Islamic justice cannot be implemented except in an Islamic state that is able to provide all of its citizens with a decent standard of living.  Before amputating the hand of a thief, educate him first, give him proper housing, a job, and the means of living an honest life.  First the state must be reformed: that's the objective of our movement.27

Even more disturbing than this evasive answer was an exhibition of political posters sponsored by FIS in Algiers in early January.  Among the posters on display were ones that endorsed the application of Islamic houdoud laws of amputation of the hand for theft and stoning for adultery.28




20 Speaking at as-Sunna mosque on January 3, Hachani said that the FIS "will not abandon its plan to build an Islamic state, and its success in the first round of parliamentary elections was a step in this direction, toward the restoration of the Caliphate."  Agence France-Presse, January 3, 1992.

21 A reference to Algeria's national charter.

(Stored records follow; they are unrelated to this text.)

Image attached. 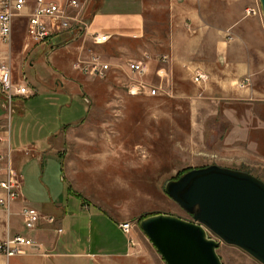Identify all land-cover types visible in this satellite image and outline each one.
I'll use <instances>...</instances> for the list:
<instances>
[{
	"label": "crops",
	"instance_id": "obj_1",
	"mask_svg": "<svg viewBox=\"0 0 264 264\" xmlns=\"http://www.w3.org/2000/svg\"><path fill=\"white\" fill-rule=\"evenodd\" d=\"M48 1L57 3L66 15L76 17V21L71 20L73 29L54 33L44 43L30 42L26 26L35 0H26L23 11L14 18L10 47L0 39V57H10L13 81L25 83L23 67L32 52L42 49L50 72L49 79L43 81L48 88H44L56 103L71 110L70 115L58 117L56 122V116L51 119L39 112L41 121L43 116L50 120L42 121L38 129H33L36 134L32 138H37L12 145L8 133L7 145L21 187L22 164L32 157L41 162L42 169L60 157L62 180L68 184L62 200V193L51 192L52 179L45 176L47 182L42 184L48 194L41 196L39 203L31 196L33 205L29 204L21 191L8 211L0 206V242L16 233L34 240V245L26 247L21 254L9 258L0 255V264H166L134 224H130L128 233L124 232L119 227L120 217L117 219L91 203L71 181V173L63 161L65 155L60 153L59 139L67 131L83 126L95 98L93 77L73 65L79 58L99 54L110 64L108 76L128 71L125 67L128 60L142 61L145 74L154 80L152 86L157 94L201 99V109L213 104L212 130L218 139L229 143L230 149L241 151L245 147V153L256 159L259 156L264 162V20L259 1L76 0L75 8L68 5L69 0ZM250 8L255 13L248 14L246 10ZM19 24L23 27L21 33L17 31ZM78 25L83 26L81 31L76 28ZM95 34L109 38L96 43ZM20 37L22 42L18 45ZM23 53H26L25 59L21 57ZM144 54L149 58H144ZM34 61L29 59L28 64L32 66ZM196 74L203 75L204 79L195 81ZM115 83L108 80V87L111 89ZM28 88L27 96L37 94L36 86L29 84ZM53 99L50 106L54 104ZM13 105L21 109L17 117L22 119V105L18 102ZM0 109V122H4L5 103L1 92ZM210 113L209 108L207 112L201 111L202 116ZM208 121H204L203 127ZM21 123L16 128L18 134L23 131ZM25 132L28 135V128ZM24 203L53 216L55 222L42 221L35 230H25L20 216ZM91 205L97 212L90 211ZM58 228L62 231L57 232Z\"/></svg>",
	"mask_w": 264,
	"mask_h": 264
},
{
	"label": "rangeland",
	"instance_id": "obj_2",
	"mask_svg": "<svg viewBox=\"0 0 264 264\" xmlns=\"http://www.w3.org/2000/svg\"><path fill=\"white\" fill-rule=\"evenodd\" d=\"M22 30L19 24L17 31L21 33ZM21 42L22 37L18 45ZM25 54H21V57L24 58ZM144 55V58H149L147 54ZM29 59L31 62L35 59L34 65L28 64ZM46 61L44 52L39 49V52L29 55L23 67L25 84L36 86L38 91L26 99L14 100V103L22 105L24 117L18 119L21 109L17 107L10 112L4 110L12 145L16 141L26 143L37 138H32L36 134L33 129H38L44 120H50L43 116L42 122L37 113L48 114L51 119L56 116V122H59L58 117L70 115L71 110L56 103L44 88H48V85L43 81L50 76ZM91 77L94 80L92 89L95 97L91 101V110L83 126L67 131L59 139L60 153L65 155L63 161L71 173V181L85 198L102 207L107 214L117 219L120 217V222L134 224L140 235H144L139 226L141 218L151 214L164 213L193 221V215L165 192L169 181L179 179L192 169L216 165L247 172L264 182V162L261 157L256 159L249 156L245 153V147L241 151L230 149V144L218 139L213 132V104L201 109V99L160 92L148 95V88L154 85L150 74L139 79L129 71L122 70L102 79ZM111 79L116 83L110 89L108 80ZM141 79L150 87L136 95L130 94L128 86ZM106 86L108 89L104 88ZM104 92L107 94L104 95ZM51 99L54 104L50 106ZM63 108L65 111L62 113ZM208 108L211 113L202 116L201 111L207 112ZM207 119L209 124L203 127ZM18 122L23 125L21 134L16 129L19 127ZM26 157L30 156L26 154ZM57 159L43 169L41 162L33 157L22 164L21 191L29 204L33 205L31 196L39 203L41 196L48 194L47 187L42 184L46 177L52 179L51 192L62 193V200H65L64 190L68 181L62 180V160L60 157ZM90 211L97 212L93 205ZM206 234L208 238L220 241L211 231L207 230ZM216 253L222 264H261L241 248L223 241L219 242Z\"/></svg>",
	"mask_w": 264,
	"mask_h": 264
},
{
	"label": "water",
	"instance_id": "obj_3",
	"mask_svg": "<svg viewBox=\"0 0 264 264\" xmlns=\"http://www.w3.org/2000/svg\"><path fill=\"white\" fill-rule=\"evenodd\" d=\"M258 1L264 20V0ZM165 192L193 215L192 222L164 213L141 218V231L166 264H222L220 241L264 264V182L211 165L169 181ZM207 230L220 241L208 238Z\"/></svg>",
	"mask_w": 264,
	"mask_h": 264
},
{
	"label": "built area",
	"instance_id": "obj_4",
	"mask_svg": "<svg viewBox=\"0 0 264 264\" xmlns=\"http://www.w3.org/2000/svg\"><path fill=\"white\" fill-rule=\"evenodd\" d=\"M26 0H1L0 2V39L9 47L12 41V29L14 18L23 11ZM70 7H77L76 0H69ZM248 14L255 13L254 9H247ZM71 20L76 17L65 14L62 7L57 3L48 0H35V5L28 15L26 34L30 42L40 44L46 42L54 33L65 29H73ZM80 31L83 26L78 25ZM109 38L105 34L93 35L96 43H103ZM74 68L89 76L105 78L110 70L109 62L105 61L99 54H91L87 58H79L74 63ZM126 69L135 77L141 78L146 72L145 64L140 60H128L125 63ZM139 78V79H140ZM204 79L201 74L194 76L195 81ZM128 86V92L136 95L142 89H147L149 84L141 81L132 82ZM150 87V86H149ZM0 92L3 96L5 109L12 111L14 100L17 96L23 97L29 94V88L25 83H17L12 78V64L10 57H0ZM148 95H156L157 89L152 87L147 90ZM8 122H0V206L9 210L11 204L21 195V180L12 164L11 150L8 147ZM23 228L33 231L42 222L52 224L55 218L41 213L35 207L24 203L20 208ZM119 227L126 233L130 223H119ZM62 229L58 228L57 232ZM34 245V240L28 235L16 233L8 236L0 242V255L9 258L24 252L26 247ZM6 264V263H3Z\"/></svg>",
	"mask_w": 264,
	"mask_h": 264
}]
</instances>
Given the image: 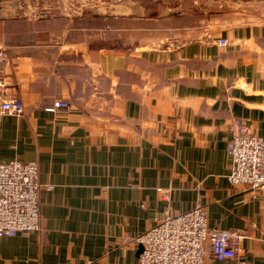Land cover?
<instances>
[{"label": "crops", "instance_id": "obj_1", "mask_svg": "<svg viewBox=\"0 0 264 264\" xmlns=\"http://www.w3.org/2000/svg\"><path fill=\"white\" fill-rule=\"evenodd\" d=\"M37 4L0 0V105L25 107L0 110V160L36 162L41 184V229L0 238V264H136L134 238L198 204L245 236L204 264H264V188L233 185L226 151L234 119L264 136V21L196 16L170 48L146 5Z\"/></svg>", "mask_w": 264, "mask_h": 264}, {"label": "built area", "instance_id": "obj_2", "mask_svg": "<svg viewBox=\"0 0 264 264\" xmlns=\"http://www.w3.org/2000/svg\"><path fill=\"white\" fill-rule=\"evenodd\" d=\"M219 45L226 46L227 41L221 39ZM5 62L6 56L0 50L2 88L6 86ZM66 108L67 101L57 100L46 111L54 113ZM0 110L22 116L25 107L17 96L5 94ZM229 131L226 151L232 161L230 182L254 190L264 188V136L241 119H234ZM40 190L36 162L0 160V238L27 236L41 229ZM244 237L232 230L209 227L208 212L198 204L186 212L168 215L132 241L144 247L136 264H204L209 256L220 261L236 259Z\"/></svg>", "mask_w": 264, "mask_h": 264}, {"label": "rangeland", "instance_id": "obj_3", "mask_svg": "<svg viewBox=\"0 0 264 264\" xmlns=\"http://www.w3.org/2000/svg\"><path fill=\"white\" fill-rule=\"evenodd\" d=\"M34 2L38 3L39 8H43L52 3L77 4L86 3L88 0H34ZM89 2L102 4V8L106 12H112L110 8H112L113 3L122 5L136 3L138 7L140 5L148 6L149 10L136 11L137 14H145L153 19L152 32L148 33L147 37H152L156 45L170 48L193 39L192 27L190 30H179L177 25L187 21L192 23L196 16L217 15L216 19H219L227 11L237 21H264V0H89ZM44 11L42 9V12ZM165 18L173 19L168 21ZM182 34H187L185 36L188 37H183L182 40L180 38ZM140 37L138 36V38ZM164 39L170 40L164 42ZM174 39L177 42L173 41ZM126 44L129 45V43Z\"/></svg>", "mask_w": 264, "mask_h": 264}, {"label": "water", "instance_id": "obj_4", "mask_svg": "<svg viewBox=\"0 0 264 264\" xmlns=\"http://www.w3.org/2000/svg\"><path fill=\"white\" fill-rule=\"evenodd\" d=\"M143 250H144L143 245H139L138 256H140V254L143 252Z\"/></svg>", "mask_w": 264, "mask_h": 264}]
</instances>
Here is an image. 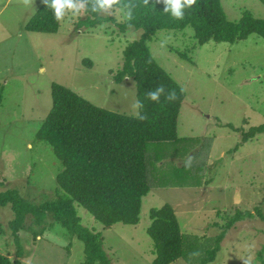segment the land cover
Masks as SVG:
<instances>
[{
    "label": "rangeland",
    "instance_id": "obj_1",
    "mask_svg": "<svg viewBox=\"0 0 264 264\" xmlns=\"http://www.w3.org/2000/svg\"><path fill=\"white\" fill-rule=\"evenodd\" d=\"M44 0H0V191L16 190L33 204L62 192L55 181L62 169L50 145L36 138L51 105V84L64 85L94 105L136 115L132 77L115 81L123 50L141 29L125 31L119 8L99 11L104 21L80 22L94 15L66 10L56 33L33 32L25 24ZM226 17L244 11L264 18L260 0H221ZM111 18V19H109ZM156 62L184 89L176 142L149 143L146 174L135 225L105 226L79 204L80 223L101 234L109 264H151L153 243L146 233L151 208L168 203L184 235L189 260L218 243L216 236L237 211L252 216L235 221L208 264H264V132L241 143L242 133L264 123V40L256 34L233 43L199 45L193 30H158L146 42ZM238 145L234 151V146ZM156 146V147H155ZM10 205L0 207V253L16 259L8 221ZM18 245L22 264H82L83 243L48 213L42 223L27 215ZM187 247H186V246ZM195 247V248H194ZM209 254V253H208ZM191 258L193 260H191ZM170 264H188L180 257Z\"/></svg>",
    "mask_w": 264,
    "mask_h": 264
},
{
    "label": "trees",
    "instance_id": "obj_2",
    "mask_svg": "<svg viewBox=\"0 0 264 264\" xmlns=\"http://www.w3.org/2000/svg\"><path fill=\"white\" fill-rule=\"evenodd\" d=\"M260 2L264 5V0ZM86 3V11L94 18L87 16L80 23L91 26L104 21V17L97 15L99 11L92 10L95 0ZM50 4L51 0L47 4L45 0L41 3L25 24L26 30L41 33L58 31L60 20L55 18ZM166 7L164 0H148V4L144 0H120V3L112 6L125 13V18L118 24L121 31L129 27L141 29L140 36L123 50V68L117 71L114 79L119 83L125 76L133 78L136 100L143 105L138 108L137 114L146 119L99 107L64 85L51 84L52 105L35 135L50 145L62 165L55 177L62 192H57L51 200L33 204L16 190L0 191V207L10 205L14 215L8 225L17 245L16 259L11 260L0 253V264H22L18 242L27 215L40 224L50 213L53 219L83 243L82 264H109V259L102 247L101 234L80 223L75 204L84 207L97 222L105 226L115 223L135 225L139 222L142 197L150 190L146 174L147 144L180 139L177 135V118L185 98L184 89L149 53L146 42L152 39L156 31H181L190 27L199 45L209 41L233 43L251 34L264 40V18L244 11L237 21H231L226 17L221 0H196L191 7L182 9L183 19L175 18L170 10L165 11ZM160 85L164 86L165 91L161 93L159 101L148 99L147 93L155 91ZM172 90H175L176 98L167 100ZM263 132L264 123L251 126L242 133L241 143ZM237 148L238 145H235L234 151ZM257 213L264 219L258 209ZM249 216H252L249 211H237L230 217L222 226V232L216 236L218 243L200 257V264L212 262L225 231L235 221ZM149 218L146 233L152 240L155 255L151 264H170L180 257L188 264H194L188 258L189 251L183 248L184 235L171 205L165 203L161 207L151 208Z\"/></svg>",
    "mask_w": 264,
    "mask_h": 264
},
{
    "label": "clouds",
    "instance_id": "obj_3",
    "mask_svg": "<svg viewBox=\"0 0 264 264\" xmlns=\"http://www.w3.org/2000/svg\"><path fill=\"white\" fill-rule=\"evenodd\" d=\"M22 2L27 5L30 3V0H22ZM159 2V0H157ZM45 3H48V0H45ZM120 3V0H95V7L93 11H108L112 8L114 4ZM145 4H148V0H144ZM164 3L167 5L165 11H171L172 15L175 18L183 19L182 9L187 6L191 7L196 3V0H164ZM50 6L54 9L55 18L57 21L61 20L65 14L66 10H73L79 12L85 8V0H51ZM129 18H131V12H129ZM165 91L163 85H160L156 88L155 91H149L147 93V98L151 101H159L161 93ZM176 98L175 90H172L167 100H174ZM134 107H143V105L137 101ZM139 119H146L145 116L138 115Z\"/></svg>",
    "mask_w": 264,
    "mask_h": 264
},
{
    "label": "crops",
    "instance_id": "obj_4",
    "mask_svg": "<svg viewBox=\"0 0 264 264\" xmlns=\"http://www.w3.org/2000/svg\"><path fill=\"white\" fill-rule=\"evenodd\" d=\"M141 205H142V202H141Z\"/></svg>",
    "mask_w": 264,
    "mask_h": 264
}]
</instances>
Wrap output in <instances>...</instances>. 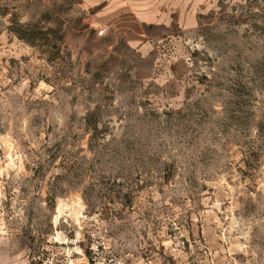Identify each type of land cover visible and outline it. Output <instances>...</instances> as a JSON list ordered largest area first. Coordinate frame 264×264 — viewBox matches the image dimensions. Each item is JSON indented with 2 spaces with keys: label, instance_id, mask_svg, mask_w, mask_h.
<instances>
[{
  "label": "rangeland",
  "instance_id": "1",
  "mask_svg": "<svg viewBox=\"0 0 264 264\" xmlns=\"http://www.w3.org/2000/svg\"><path fill=\"white\" fill-rule=\"evenodd\" d=\"M0 264H264V0H0Z\"/></svg>",
  "mask_w": 264,
  "mask_h": 264
},
{
  "label": "built area",
  "instance_id": "2",
  "mask_svg": "<svg viewBox=\"0 0 264 264\" xmlns=\"http://www.w3.org/2000/svg\"><path fill=\"white\" fill-rule=\"evenodd\" d=\"M105 32H106V29H105V28H101V29L97 32V34H98L99 36H103V35L105 34Z\"/></svg>",
  "mask_w": 264,
  "mask_h": 264
}]
</instances>
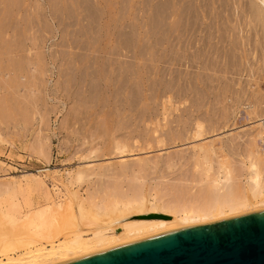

22 David Hirst, "Algiers Militants Urge Care at the Gates of Victory," The Guardian, January 18, 1992.

23 Jacques de Barrin, "`L'islam dans sa totalité,'" le Monde, January 15, 1992.

24 Interview published in L'Unità of January 20, just before his arrest. As reported in FBIS, January 28, 1992.

25 See Georges Marion, "`Ordre moral' islamique en Algérie," le Monde, July 17, 1990; Gilles Millet, "Relizane, un village à l'heure du FIS," Libération, July 2, 1990.

26 Agence France-Presse, December 21, 1991.

27 Philippe Aziz, "Algérie: le pouvoir en péril," le Point, April 30, 1990.

28 Agence France-Presse, January 7, 1992.